Try it – Copy the lines starting at the one containing "how to recover when a song does not land." and ending at the one containing "Reading the Room Is a Real", swapping "photographers" for "videographers" and leaving everything else untouched. Return only those lines.

Available records –
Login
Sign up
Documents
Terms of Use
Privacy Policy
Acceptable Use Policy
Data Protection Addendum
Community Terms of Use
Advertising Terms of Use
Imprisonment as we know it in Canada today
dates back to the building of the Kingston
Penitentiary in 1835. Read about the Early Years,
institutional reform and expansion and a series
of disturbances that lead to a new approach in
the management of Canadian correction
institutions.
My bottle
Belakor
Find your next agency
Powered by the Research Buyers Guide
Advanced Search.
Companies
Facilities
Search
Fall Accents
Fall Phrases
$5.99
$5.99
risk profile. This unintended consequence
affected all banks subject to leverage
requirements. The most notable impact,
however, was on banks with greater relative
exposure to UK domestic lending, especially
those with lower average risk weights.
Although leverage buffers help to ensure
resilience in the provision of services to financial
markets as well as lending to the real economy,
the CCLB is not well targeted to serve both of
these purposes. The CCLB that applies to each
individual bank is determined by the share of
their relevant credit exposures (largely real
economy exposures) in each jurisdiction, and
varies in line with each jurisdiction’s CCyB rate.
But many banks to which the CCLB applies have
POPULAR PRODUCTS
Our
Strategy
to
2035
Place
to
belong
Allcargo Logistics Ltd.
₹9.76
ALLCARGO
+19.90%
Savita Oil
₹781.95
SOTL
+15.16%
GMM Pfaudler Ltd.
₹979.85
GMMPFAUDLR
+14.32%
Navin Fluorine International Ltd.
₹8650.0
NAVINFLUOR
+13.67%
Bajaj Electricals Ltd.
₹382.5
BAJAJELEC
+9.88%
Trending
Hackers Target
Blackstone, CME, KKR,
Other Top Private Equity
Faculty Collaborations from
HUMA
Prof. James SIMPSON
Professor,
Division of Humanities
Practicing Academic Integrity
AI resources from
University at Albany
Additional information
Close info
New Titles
==
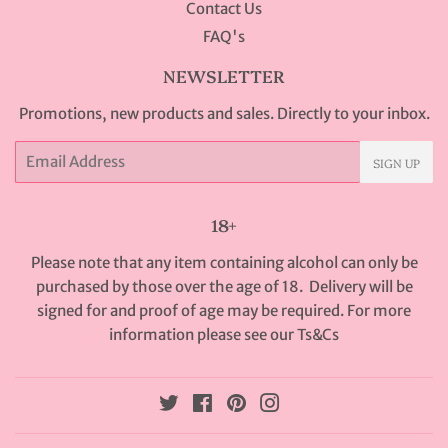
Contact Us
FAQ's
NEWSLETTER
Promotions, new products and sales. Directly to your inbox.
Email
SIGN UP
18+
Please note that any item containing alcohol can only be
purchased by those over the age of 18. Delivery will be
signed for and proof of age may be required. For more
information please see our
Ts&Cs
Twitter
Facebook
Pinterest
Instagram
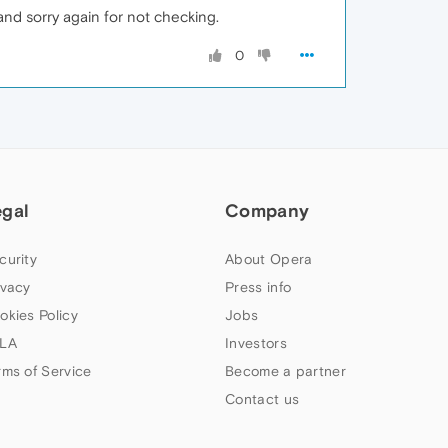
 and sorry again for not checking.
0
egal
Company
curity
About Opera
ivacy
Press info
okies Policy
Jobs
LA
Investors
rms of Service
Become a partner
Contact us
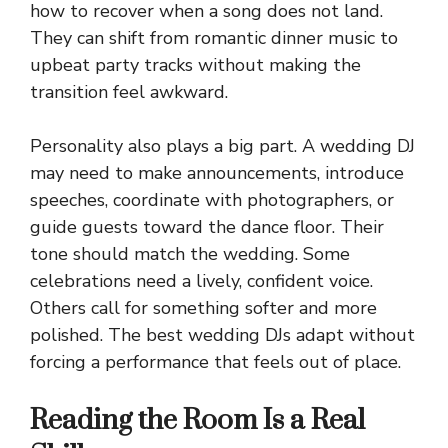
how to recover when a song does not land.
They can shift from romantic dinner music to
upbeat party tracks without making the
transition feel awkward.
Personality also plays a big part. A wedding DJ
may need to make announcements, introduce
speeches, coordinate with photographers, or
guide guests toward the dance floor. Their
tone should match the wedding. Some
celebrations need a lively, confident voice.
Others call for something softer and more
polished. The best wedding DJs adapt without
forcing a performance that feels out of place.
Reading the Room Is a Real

Answer space –
how to recover when a song does not land.
They can shift from romantic dinner music to
upbeat party tracks without making the
transition feel awkward.
Personality also plays a big part. A wedding DJ
may need to make announcements, introduce
speeches, coordinate with videographers, or
guide guests toward the dance floor. Their
tone should match the wedding. Some
celebrations need a lively, confident voice.
Others call for something softer and more
polished. The best wedding DJs adapt without
forcing a performance that feels out of place.
Reading the Room Is a Real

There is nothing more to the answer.